La campagne de commercialisation des noix d’anacarde s’ouvre sous de sombres auspices dans la région de Ziguinchor. Marquée par une insécurité grandissante et un manque criant d’accompagnement institutionnel, cette filière pourtant vitale pour l’économie locale semble aujourd’hui laissée à elle-même. Les acteurs du secteur, inquiets et désabusés, tirent la sonnette d’alarme.
Les routes de la Casamance, jadis empruntées quotidiennement par les collecteurs et commerçants de cajou, sont désormais le théâtre d’actes de banditisme répétés. Le récent braquage dans la commune de Boutoupa Camaracounda, où des collecteurs ont perdu près de 30 millions de francs CFA, illustre la gravité de la situation. Les assaillants, dont l’identité reste floue, sèment la terreur sur les axes de transport. Cette insécurité pèse lourdement sur les opérateurs économiques, qui craignent pour leur vie autant que pour la pérennité de leurs activités.
Au-delà de l’insécurité, c’est le silence de l’État qui indigne. Le ministère du Commerce et de l’Industrie, censé encadrer la campagne, est vivement critiqué pour son absence sur le terrain. Boubacar Konta, président de l’Interprofession Cajou Sénégal, fustige ce manque d’implication : « Cette année, aucun Conseil régional de développement n’a été organisé autour de la filière », déplore-t-il. Un tel cadre aurait pourtant permis une meilleure coordination avec les forces de sécurité et une meilleure planification globale.
Pire encore, le système d’agrément pour identifier et encadrer les collecteurs et exportateurs, pourtant proposé par les professionnels du secteur, est resté lettre morte. L’État, selon eux, ne semble pas tenir compte des alertes répétées et des recommandations formulées par les acteurs de terrain.
Une chute brutale des prix, synonyme de faillite pour les collecteurs
À ces difficultés sécuritaires et institutionnelles s’ajoute une crise économique. Le prix d’achat du kilogramme de noix brute est passé de 800 à 600 francs CFA en seulement une semaine. Une baisse vertigineuse qui menace directement la survie des petits collecteurs, déjà fragilisés par les dettes et les pertes antérieures. Le spectre de la campagne de 2022, marquée par une vague de faillites, ressurgit.

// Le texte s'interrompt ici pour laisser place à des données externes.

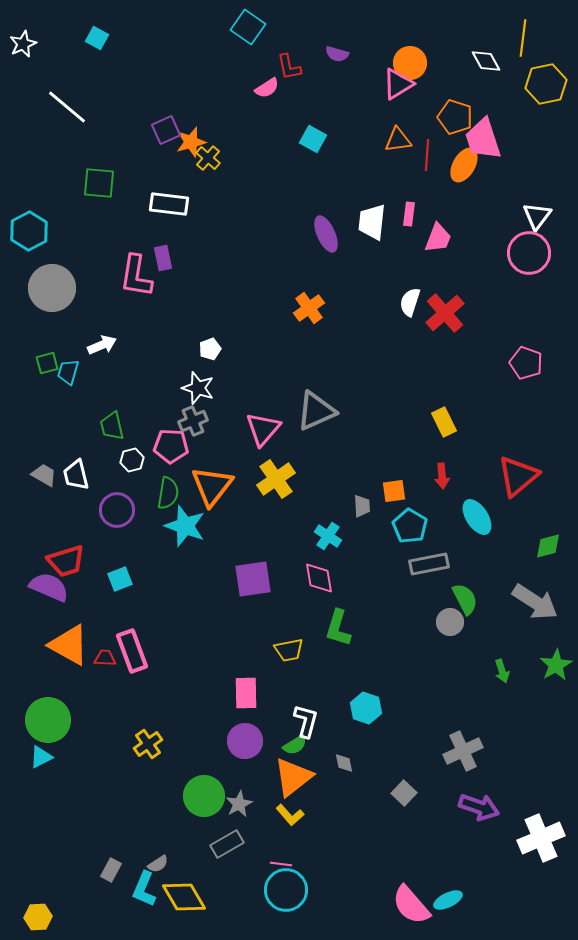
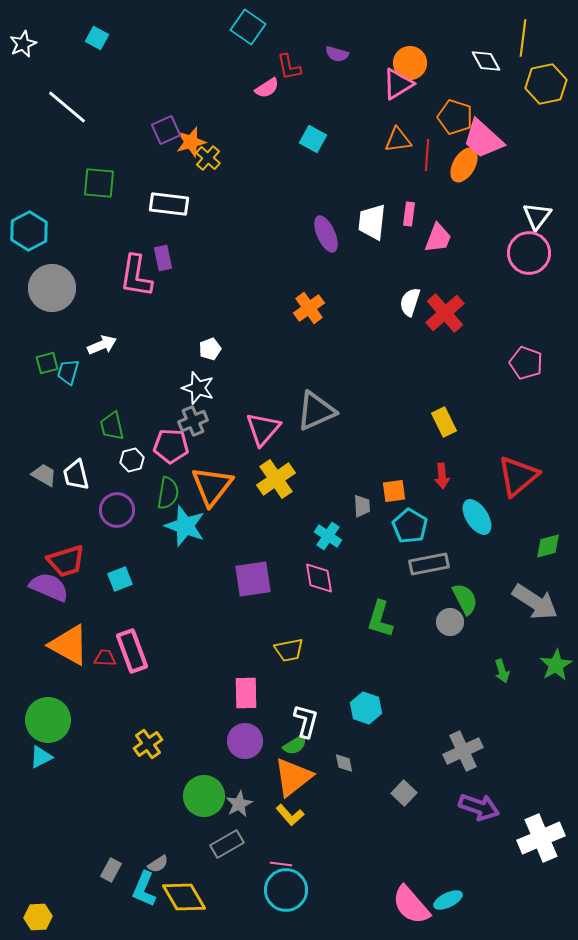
pink trapezoid at (483, 139): rotated 30 degrees counterclockwise
green L-shape at (338, 628): moved 42 px right, 9 px up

Avec une production estimée à 100.000 tonnes et des retombées économiques de plus de 80 milliards de francs CFA, la filière cajou représente un pilier incontournable pour l’économie de la région sud. Et pourtant, elle semble aujourd’hui orpheline de tout soutien concret. Seul le ministère de l’Agriculture tente tant bien que mal de maintenir la production, mais cela reste insuffisant face à l’ampleur des défis.
« C’est une filière en détresse », martèle Boubacar Konta. Les professionnels du secteur réclament une mobilisation urgente de l’État, des mesures de sécurisation renforcées, une relance de la concertation régionale et l’adoption rapide d’un système d’agrément fiable pour sauver ce pan stratégique de l’économie casamançaise.